I tried to explain what an Evaluation argument was. They looked at me blankly. It wasn't that they didn't understand. They just didn't care. They are tired. Worn out. They don't want to see films. They don't want to read New York Times editorials. They don't want to study logical, ethical, or emotional appeals. They just want it to be over.
This is the composition two class. It is one of only two English classes they have to take on the way to their degree. A Bachelor's degree.
Their faces are drawn. My face feels like a transplant. I talk but it takes effort to make my eyes open, my mouth move. I am talking under water. I am half me, half someone else. I need antirejection drugs.
I answer individual questions. These days, I am best at one-on-one. I rely on the kindness that is my autopilot mode. Can't we get through this together? What do I have to do, besides count down the days?
Last week I went to a friend's class at Prestigious University. As I walked across the gothic quadrangles, I noticed how young everyone looked. How thin. How pretty. They all wore expensive-looking performance clothing.
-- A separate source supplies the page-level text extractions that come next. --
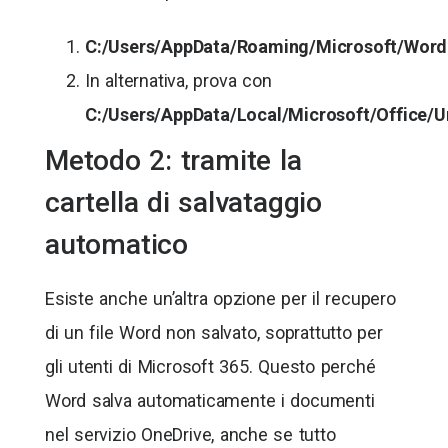
C:/Users/AppData/Roaming/Microsoft/Word
In alternativa, prova con
C:/Users/AppData/Local/Microsoft/Office/U
Metodo 2: tramite la
cartella di salvataggio
automatico
Esiste anche un’altra opzione per il recupero
di un file Word non salvato, soprattutto per
gli utenti di Microsoft 365. Questo perché
Word salva automaticamente i documenti
nel servizio OneDrive, anche se tutto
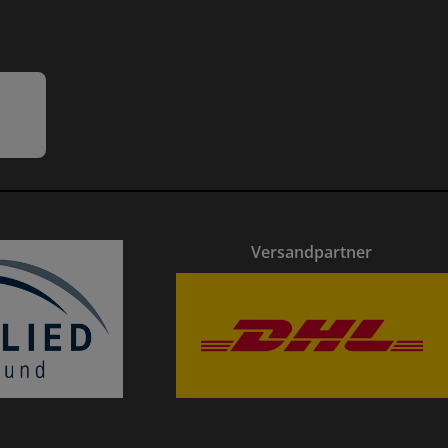
Versandpartner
They mountaineered their way from one class to another.
In class, we all settled down for a leisurely afternoon. There was discussion, as we knew there would be. Ideas might come, slide away, reappear again. Faces might flicker and go dark, like an electrical storm. They don't know where they are going, but they know they are climbing somewhere, up, up.
I know what it is like to stay too long on a mountain, to start too late, try to make up time, then get below the treeline just as the sun goes out behind slate hills. You walk down in the dark with your companion if you have one, trying to be cheerful, trying not to quarrel. Someone is at fault for the late start. Someone is disrespectful of something--time, nature, human endurance. You can't talk about it. You can't be afraid of bears or fisher cats. When you hear a twig snap, you say it's a deer, or a chipmunk, or a raccoon. Keep talking to each other. Keep walking in the darkness. You know it will turn out all right if you put one foot in front of the other, carefully, talking calmly, peering ahead, and stopping, every now and then, to marvel at the moon.